Em boa verdade, uma das grandes fragilidades do concelho de Vila Nova de Gaia, do distrito do Porto e da região Norte, resulta da inexistência de um elo consolidado de ligação à economia baseada no conhecimento, pelo que se torna necessário criar eixos de orientação que potenciem a convergência da cultura com a ciência. E para concretizar esse desígnio, urge desenvolver uma mais forte ligação do setor cultural às instituições académicas e de investigação, promovendo a troca de experiências e uma maior abertura e interação das disciplinas científicas, tecnológicas e artísticas com os outros saberes disciplinares que baseiam a criatividade. Mas para isso é necessário que a cultura deixe de ser entendida como um mero somatório de eventos performativos, passando a ser considerada como um instrumento de inclusão e de cidadania prioritariamente orientado para a formação e criação artística, para o conhecimento e para a valorização do capital humano.
O capital humano é hoje o principal fator de progresso e criador de riqueza, e só através do conhecimento, a que a criatividade e a inovação acrescentam valor, se consegue garantir o crescimento e o desenvolvimento de uma sociedade que se deseja economicamente sustentável, com mais e melhor emprego e maior coesão social. Só com uma política cultural estruturante, que saiba distinguir claramente a arte do entretenimento, Vila Nova de Gaia (o distrito e a região) será capaz de se transformar, por vontade, energia e imaginação dos seus habitantes, e em particular dos seus jovens, num outro concelho, na fronteira do conhecimento, que se projete no país com outros meios e outra ambição. E Gaia reúne todas as condições para ser o motor da economia do conhecimento no nosso país.
Mas para isso tem de desenvolver uma estratégia de longo prazo e definir os eixos de orientação que permitirão maximizar o seu potencial criativo. E um desses eixos deve assentar numa aposta clara nas indústrias criativas, que têm um forte impacto na regeneração e revitalização urbana, contribuindo de forma decisiva para a animação do território e para a preservação e revocação estratégica do património edificado, através de um programa transversal capaz de reforçar âncoras e criar novas centralidades, enquadrado numa política holística de envolvimento da população. Com a recuperação e animação das nossas peças de valor histórico, arquitetónico e urbanístico daremos origem a clusters criativos voltados para o segmento económico do turismo, o que reforçará a notoriedade dos locais e o aumento da duração da permanência dos visitantes, com ganhos para a economia de todo o concelho.
A ligação entre a educação e a cultura é outro dos pilares de uma verdadeira política cultural.
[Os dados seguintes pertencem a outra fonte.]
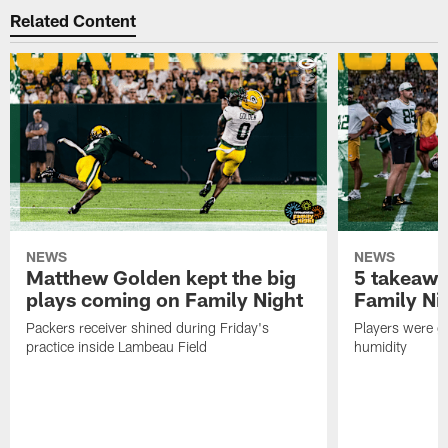
Related Content
NEWS
NEWS
Matthew Golden kept the big
5 takeawa
plays coming on Family Night
Family Ni
Packers receiver shined during Friday's
Players were gr
practice inside Lambeau Field
humidity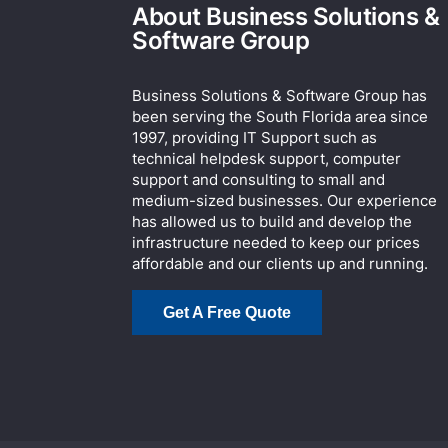
About Business Solutions &
Software Group
Business Solutions & Software Group has
been serving the South Florida area since
1997, providing IT Support such as
technical helpdesk support, computer
support and consulting to small and
medium-sized businesses. Our experience
has allowed us to build and develop the
infrastructure needed to keep our prices
affordable and our clients up and running.
Get A Free Quote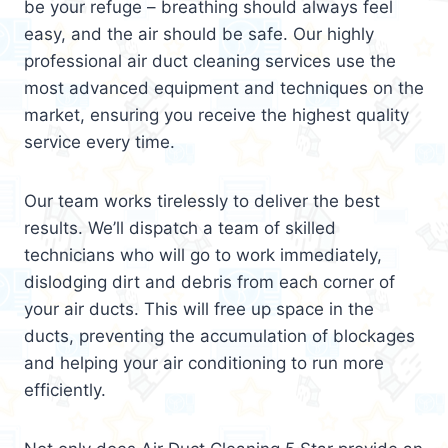
be your refuge – breathing should always feel
easy, and the air should be safe. Our highly
professional air duct cleaning services use the
most advanced equipment and techniques on the
market, ensuring you receive the highest quality
service every time.
Our team works tirelessly to deliver the best
results. We’ll dispatch a team of skilled
technicians who will go to work immediately,
dislodging dirt and debris from each corner of
your air ducts. This will free up space in the
ducts, preventing the accumulation of blockages
and helping your air conditioning to run more
efficiently.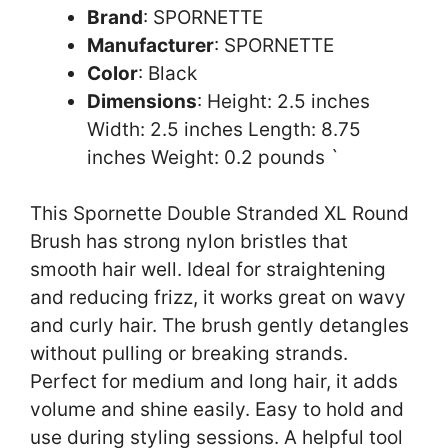
Brand
: SPORNETTE
Manufacturer
: SPORNETTE
Color
: Black
Dimensions
: Height: 2.5 inches
Width: 2.5 inches Length: 8.75
inches Weight: 0.2 pounds `
This Spornette Double Stranded XL Round
Brush has strong nylon bristles that
smooth hair well. Ideal for straightening
and reducing frizz, it works great on wavy
and curly hair. The brush gently detangles
without pulling or breaking strands.
Perfect for medium and long hair, it adds
volume and shine easily. Easy to hold and
use during styling sessions. A helpful tool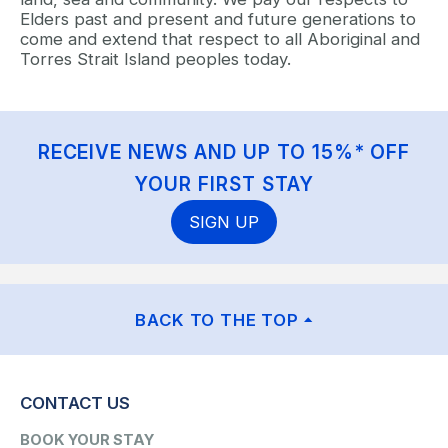
Elders past and present and future generations to
come and extend that respect to all Aboriginal and
Torres Strait Island peoples today.
RECEIVE NEWS AND UP TO 15%* OFF
YOUR FIRST STAY
SIGN UP
BACK TO THE TOP
CONTACT US
BOOK YOUR STAY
Sem esta interação, que articule as matérias curriculares com a prática e a fruição cultural, não há projeto de floresça. Porque não é apenas na escola que nos formamos como pessoas livres e independentes, capazes de melhor entender o mundo. Numa sociedade livre e aberta, como aquela que todos ambicionamos, é necessária a implementação de métodos complementares de formação que desenvolvam novas competências, educando para a liberdade, para a paz, para a democracia e para a emancipação de forma equilibrada. Urge, entretanto, valorizar a atividade dos equipamentos culturais existentes e pugnar por um apoio estruturante e sustentado aos artistas e criadores locais, promovendo e acompanhando de perto e de forma crítica o trabalho por eles desenvolvido, tanto nos domínios das artes como da ciência e da investigação. Só assim conseguiremos favorecer a emergência de novas iniciativas, com novos lugares de criação, formação e fruição, que proporcionarão mais e melhor oferta cultural, através da produção de diferentes estilos e formas de expressão, desde as mais tradicionais às menos convencionais e mais arrojadas. Só assim será possível uma implementação real da cultura em toda a sua diversidade, cumprindo deste modo o papel fundamental e crucial das artes, da cultura e da ciência no desenvolvimento do concelho.